A Quiet Place: Day One – Film Review
I loved the original A Quiet Place – I gave it a rare five stars – and no sequel or spin-off prequel has been able to recapture that magic, including A Quiet Place: Day One.
After two outings with the Abbott family, this film focuses on some new characters and their experience with the alien apocalypse. It follows Sam (Lupita Nyong’o), a cancer sufferer who is visiting New York City on a trip with her hospice when the blind aliens with super sensitive hearing crash down to Earth. Sam – accompanied by her support cat Frodo – has to make it to her old childhood neighbourhood of Harlem without making a sound. She soon finds company in Eric (Joseph Quinn), a British law school student all alone in the city.

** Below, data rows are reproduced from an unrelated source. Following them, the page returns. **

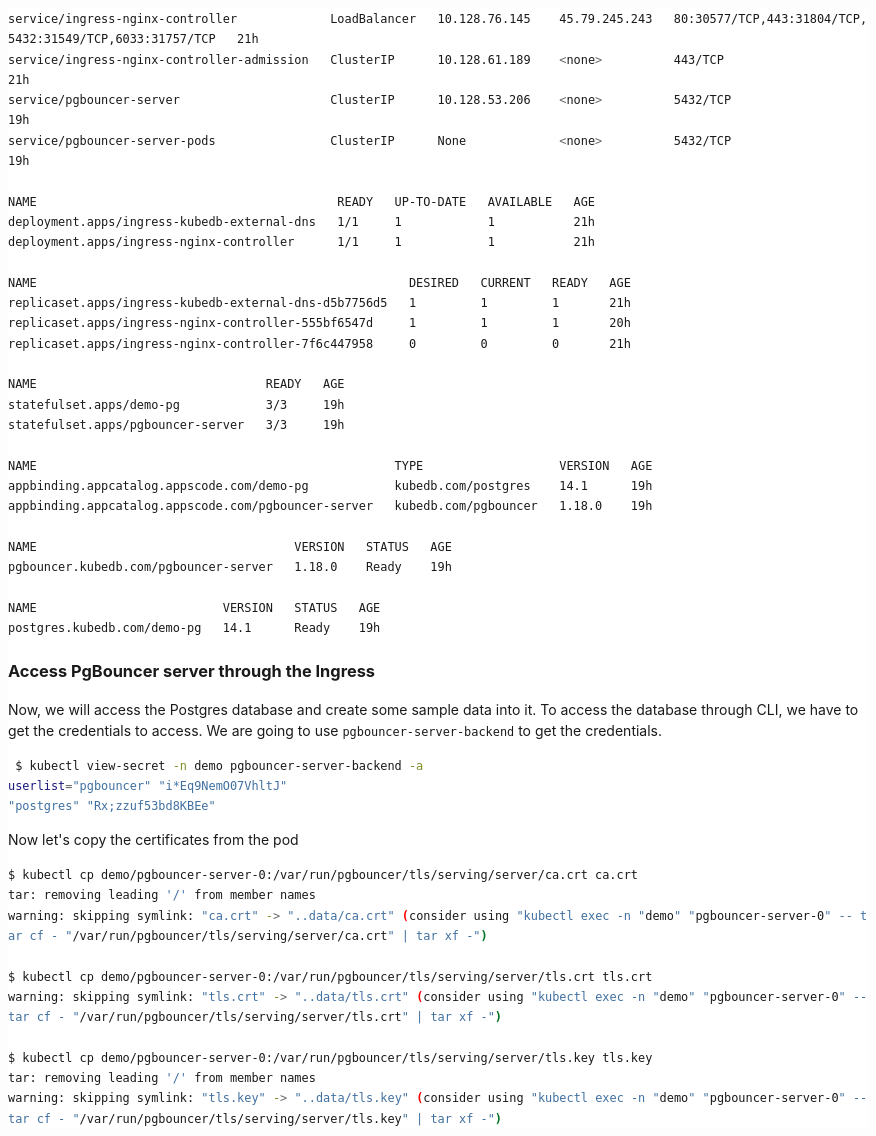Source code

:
 ```bash
service/ingress-nginx-controller             LoadBalancer   10.128.76.145    45.79.245.243   80:30577/TCP,443:31804/TCP,5432:31549/TCP,6033:31757/TCP   21h
service/ingress-nginx-controller-admission   ClusterIP      10.128.61.189    <none>          443/TCP                                                    21h
service/pgbouncer-server                     ClusterIP      10.128.53.206    <none>          5432/TCP                                                   19h
service/pgbouncer-server-pods                ClusterIP      None             <none>          5432/TCP                                                   19h

NAME                                          READY   UP-TO-DATE   AVAILABLE   AGE
deployment.apps/ingress-kubedb-external-dns   1/1     1            1           21h
deployment.apps/ingress-nginx-controller      1/1     1            1           21h

NAME                                                    DESIRED   CURRENT   READY   AGE
replicaset.apps/ingress-kubedb-external-dns-d5b7756d5   1         1         1       21h
replicaset.apps/ingress-nginx-controller-555bf6547d     1         1         1       20h
replicaset.apps/ingress-nginx-controller-7f6c447958     0         0         0       21h

NAME                                READY   AGE
statefulset.apps/demo-pg            3/3     19h
statefulset.apps/pgbouncer-server   3/3     19h

NAME                                                  TYPE                   VERSION   AGE
appbinding.appcatalog.appscode.com/demo-pg            kubedb.com/postgres    14.1      19h
appbinding.appcatalog.appscode.com/pgbouncer-server   kubedb.com/pgbouncer   1.18.0    19h

NAME                                    VERSION   STATUS   AGE
pgbouncer.kubedb.com/pgbouncer-server   1.18.0    Ready    19h

NAME                          VERSION   STATUS   AGE
postgres.kubedb.com/demo-pg   14.1      Ready    19h

```


### Access PgBouncer server through the Ingress

Now, we will access the Postgres database and create some sample data into it. To access the database through CLI, we have to get the credentials to access. We are going to use `pgbouncer-server-backend` to get the credentials.

```bash
 $ kubectl view-secret -n demo pgbouncer-server-backend -a
userlist="pgbouncer" "i*Eq9NemO07VhltJ"
"postgres" "Rx;zzuf53bd8KBEe"
```

Now let's copy the certificates from the pod 

```bash
$ kubectl cp demo/pgbouncer-server-0:/var/run/pgbouncer/tls/serving/server/ca.crt ca.crt
tar: removing leading '/' from member names
warning: skipping symlink: "ca.crt" -> "..data/ca.crt" (consider using "kubectl exec -n "demo" "pgbouncer-server-0" -- tar cf - "/var/run/pgbouncer/tls/serving/server/ca.crt" | tar xf -")

$ kubectl cp demo/pgbouncer-server-0:/var/run/pgbouncer/tls/serving/server/tls.crt tls.crt
warning: skipping symlink: "tls.crt" -> "..data/tls.crt" (consider using "kubectl exec -n "demo" "pgbouncer-server-0" -- tar cf - "/var/run/pgbouncer/tls/serving/server/tls.crt" | tar xf -")

$ kubectl cp demo/pgbouncer-server-0:/var/run/pgbouncer/tls/serving/server/tls.key tls.key
tar: removing leading '/' from member names
warning: skipping symlink: "tls.key" -> "..data/tls.key" (consider using "kubectl exec -n "demo" "pgbouncer-server-0" -- tar cf - "/var/run/pgbouncer/tls/serving/server/tls.key" | tar xf -")

```
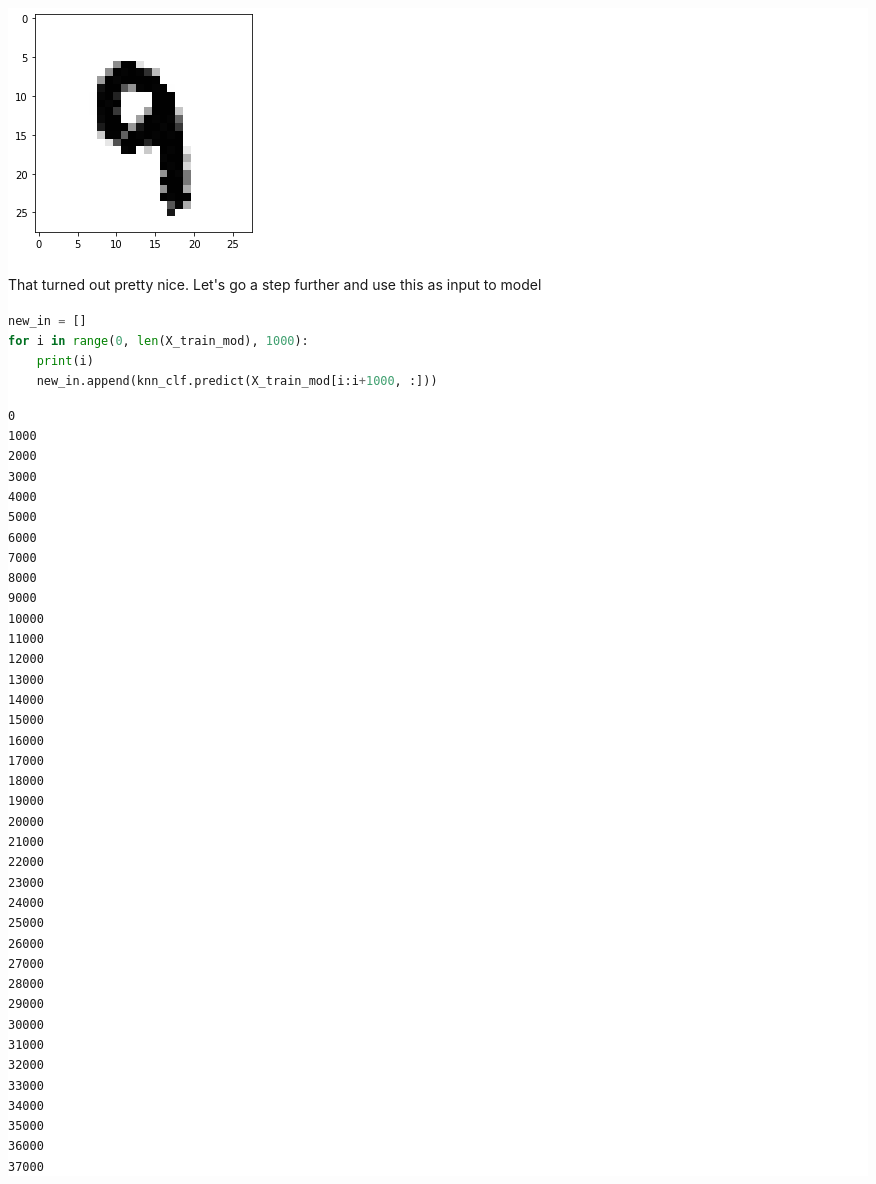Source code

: 
    
![png](/assets/images/ml-book/chapter3/notes_55_2.png)
    


That turned out pretty nice. Let's go a step further and use this as input to model


```python
new_in = []
for i in range(0, len(X_train_mod), 1000):
    print(i)
    new_in.append(knn_clf.predict(X_train_mod[i:i+1000, :]))
```

    0
    1000
    2000
    3000
    4000
    5000
    6000
    7000
    8000
    9000
    10000
    11000
    12000
    13000
    14000
    15000
    16000
    17000
    18000
    19000
    20000
    21000
    22000
    23000
    24000
    25000
    26000
    27000
    28000
    29000
    30000
    31000
    32000
    33000
    34000
    35000
    36000
    37000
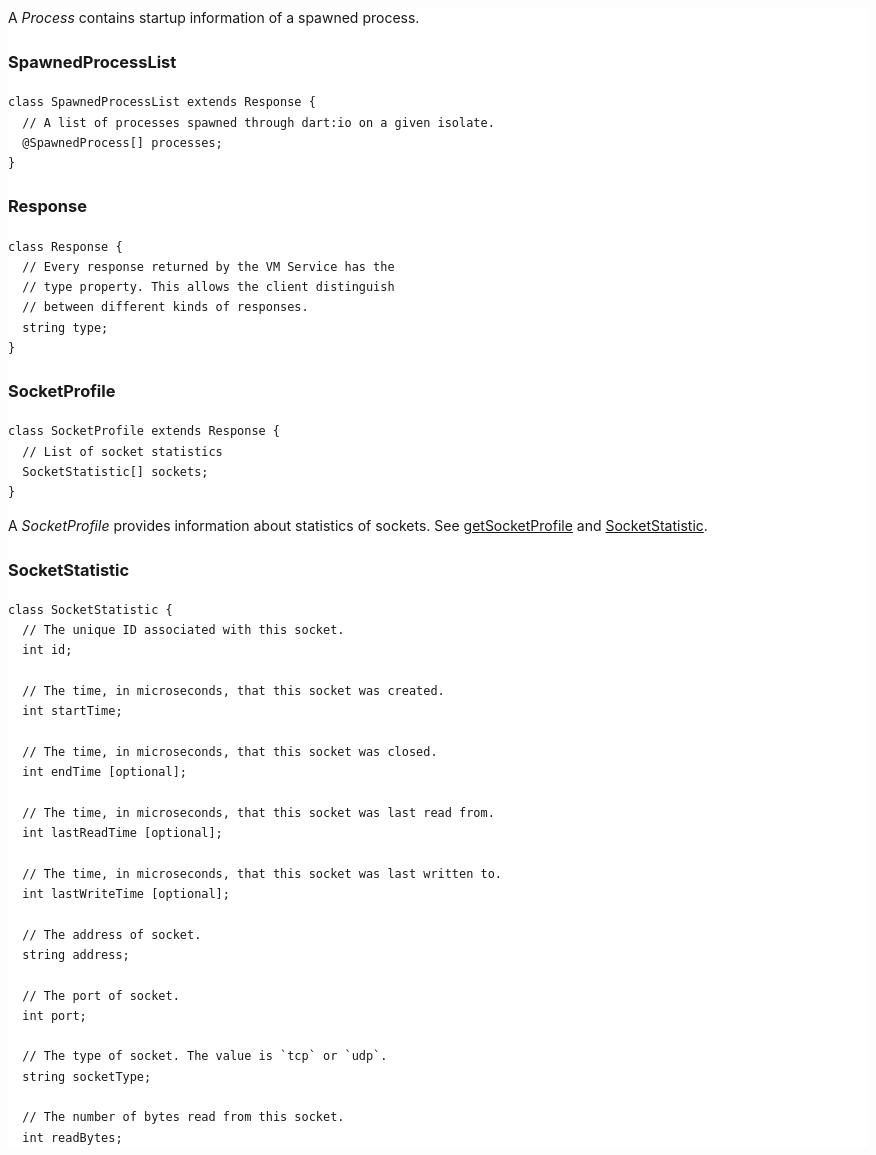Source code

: A _Process_ contains startup information of a spawned process.

### SpawnedProcessList

```
class SpawnedProcessList extends Response {
  // A list of processes spawned through dart:io on a given isolate.
  @SpawnedProcess[] processes;
}
```

### Response

```
class Response {
  // Every response returned by the VM Service has the
  // type property. This allows the client distinguish
  // between different kinds of responses.
  string type;
}
```

### SocketProfile

```
class SocketProfile extends Response {
  // List of socket statistics
  SocketStatistic[] sockets;
}
```

A _SocketProfile_ provides information about statistics of sockets.
See [getSocketProfile](#getSocketProfile) and
[SocketStatistic](#SocketStatistic).

### SocketStatistic

```
class SocketStatistic {
  // The unique ID associated with this socket.
  int id;

  // The time, in microseconds, that this socket was created.
  int startTime;

  // The time, in microseconds, that this socket was closed.
  int endTime [optional];

  // The time, in microseconds, that this socket was last read from.
  int lastReadTime [optional];

  // The time, in microseconds, that this socket was last written to.
  int lastWriteTime [optional];

  // The address of socket.
  string address;

  // The port of socket.
  int port;

  // The type of socket. The value is `tcp` or `udp`.
  string socketType;

  // The number of bytes read from this socket.
  int readBytes;

```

After focusing on a family unit, it was nice to see a new character dynamic during the disaster. While the story felt rather slight overall, I liked watching these two strangers becoming each other’s support system. Michael Sarnoski, who gave us such rich characters and relationships in Pig, delivers on the human front once again in his first blockbuster. He doesn’t forget the people among the spectacle and helps ground the heightened chaos in reality.
But there are still plenty of big, loud spectacle moments and tense encounters with the aliens to satisfy those who are looking for that. It does feel like we’ve already seen it before with the opening of A Quiet Place Part II but it was still exciting to watch. I must admit that it wasn’t scary though (it’s more of a survival thriller) and we see too much of the aliens, which is never a good idea.
Nyong’o and Quinn are both excellent in their roles, communicating beautifully through their large emotional eyes. I was particularly impressed by Nyongo’o and Sam’s desire to have a moment of nostalgia, happiness and joy. It’s rare to see a lead character with a terminal illness and this gives the film a fresh perspective. She has already been fighting for survival so the stakes are different for her.
The only character connecting Day One to the main series is Djimon Hounsou. In Part II, he was an unnamed man leading an island colony, but here, he is called Henri. He had very little screen time and not much to do, but it was nice to see a familiar face.
While the actors are all great, every scene is stolen by the cat Frodo. Step aside, Messi, here are new animal performers in town, Schnitzel and Nico! The cat is very much a character in the film – he has so much to do and he’s quite the liability but he’s so beautiful. The best performance by an animal so far this year.
I wanted to like A Quiet Place: Day One more but I think the novelty of this concept is wearing off.